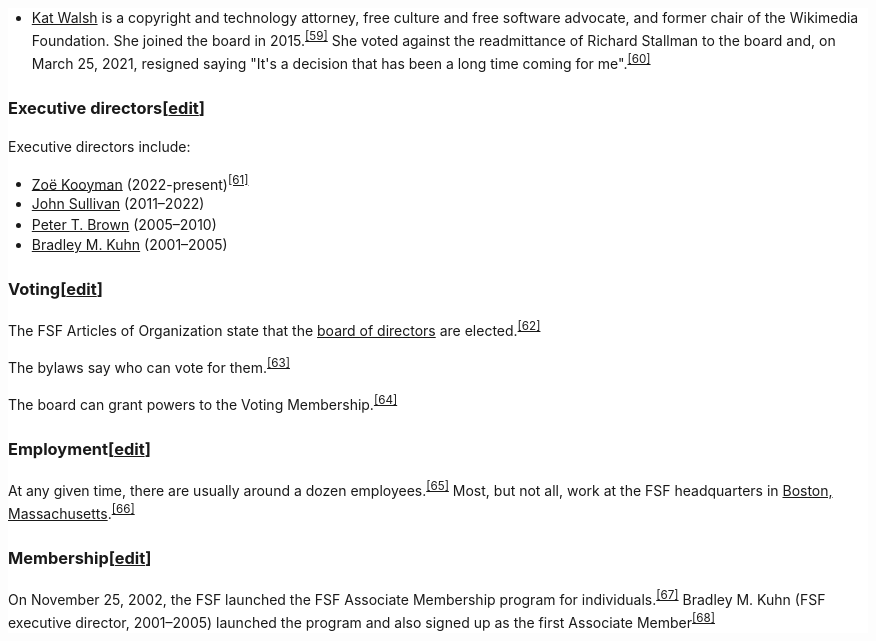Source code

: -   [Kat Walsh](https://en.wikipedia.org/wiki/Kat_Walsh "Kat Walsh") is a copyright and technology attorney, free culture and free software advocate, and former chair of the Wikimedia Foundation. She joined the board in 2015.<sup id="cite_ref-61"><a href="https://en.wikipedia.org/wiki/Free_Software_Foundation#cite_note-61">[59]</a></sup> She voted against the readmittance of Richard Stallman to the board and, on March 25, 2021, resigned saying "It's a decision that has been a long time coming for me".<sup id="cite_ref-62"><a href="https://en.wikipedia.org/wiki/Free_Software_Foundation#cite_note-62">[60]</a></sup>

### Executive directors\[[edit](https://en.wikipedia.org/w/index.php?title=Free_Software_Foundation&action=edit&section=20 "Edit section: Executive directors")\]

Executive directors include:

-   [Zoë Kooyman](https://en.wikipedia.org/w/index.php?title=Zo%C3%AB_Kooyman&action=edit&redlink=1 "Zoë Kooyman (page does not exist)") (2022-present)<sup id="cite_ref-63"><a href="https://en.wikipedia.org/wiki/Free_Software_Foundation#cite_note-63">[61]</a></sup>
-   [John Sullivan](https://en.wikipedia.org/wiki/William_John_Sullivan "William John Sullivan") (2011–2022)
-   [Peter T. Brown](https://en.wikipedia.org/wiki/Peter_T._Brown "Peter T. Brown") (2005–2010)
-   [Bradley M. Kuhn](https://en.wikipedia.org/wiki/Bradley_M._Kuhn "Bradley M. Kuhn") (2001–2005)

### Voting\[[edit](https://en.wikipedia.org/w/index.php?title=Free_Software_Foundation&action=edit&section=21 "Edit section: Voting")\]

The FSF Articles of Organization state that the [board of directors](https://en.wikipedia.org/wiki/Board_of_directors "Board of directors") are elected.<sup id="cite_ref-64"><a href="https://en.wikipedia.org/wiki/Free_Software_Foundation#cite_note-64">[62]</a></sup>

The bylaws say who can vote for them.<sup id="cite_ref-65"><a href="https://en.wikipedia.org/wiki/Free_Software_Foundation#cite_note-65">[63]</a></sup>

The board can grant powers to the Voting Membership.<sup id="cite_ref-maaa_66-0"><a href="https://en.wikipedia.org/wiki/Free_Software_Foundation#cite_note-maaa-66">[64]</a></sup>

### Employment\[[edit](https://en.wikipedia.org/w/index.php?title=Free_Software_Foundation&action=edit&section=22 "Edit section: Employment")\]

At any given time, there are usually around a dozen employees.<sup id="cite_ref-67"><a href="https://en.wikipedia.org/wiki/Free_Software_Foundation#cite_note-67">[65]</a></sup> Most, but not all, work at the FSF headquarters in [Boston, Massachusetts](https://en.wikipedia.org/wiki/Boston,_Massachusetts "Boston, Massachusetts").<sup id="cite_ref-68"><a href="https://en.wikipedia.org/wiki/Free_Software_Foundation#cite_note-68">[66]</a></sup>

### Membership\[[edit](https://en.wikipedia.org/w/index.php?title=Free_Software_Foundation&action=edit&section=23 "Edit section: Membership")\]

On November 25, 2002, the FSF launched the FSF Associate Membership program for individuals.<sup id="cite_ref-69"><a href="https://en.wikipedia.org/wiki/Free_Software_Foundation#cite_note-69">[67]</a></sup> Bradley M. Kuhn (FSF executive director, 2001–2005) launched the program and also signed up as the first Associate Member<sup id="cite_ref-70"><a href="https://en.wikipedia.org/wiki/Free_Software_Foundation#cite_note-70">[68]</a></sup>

***

> [What the task requires]: Your task is to restate, word for word, the line with "At any given" and all lines after it, ending with the last line of the data.

> [Response]:
At any given time, there are usually around a dozen employees.<sup id="cite_ref-67"><a href="https://en.wikipedia.org/wiki/Free_Software_Foundation#cite_note-67">[65]</a></sup> Most, but not all, work at the FSF headquarters in [Boston, Massachusetts](https://en.wikipedia.org/wiki/Boston,_Massachusetts "Boston, Massachusetts").<sup id="cite_ref-68"><a href="https://en.wikipedia.org/wiki/Free_Software_Foundation#cite_note-68">[66]</a></sup>

### Membership\[[edit](https://en.wikipedia.org/w/index.php?title=Free_Software_Foundation&action=edit&section=23 "Edit section: Membership")\]

On November 25, 2002, the FSF launched the FSF Associate Membership program for individuals.<sup id="cite_ref-69"><a href="https://en.wikipedia.org/wiki/Free_Software_Foundation#cite_note-69">[67]</a></sup> Bradley M. Kuhn (FSF executive director, 2001–2005) launched the program and also signed up as the first Associate Member<sup id="cite_ref-70"><a href="https://en.wikipedia.org/wiki/Free_Software_Foundation#cite_note-70">[68]</a></sup>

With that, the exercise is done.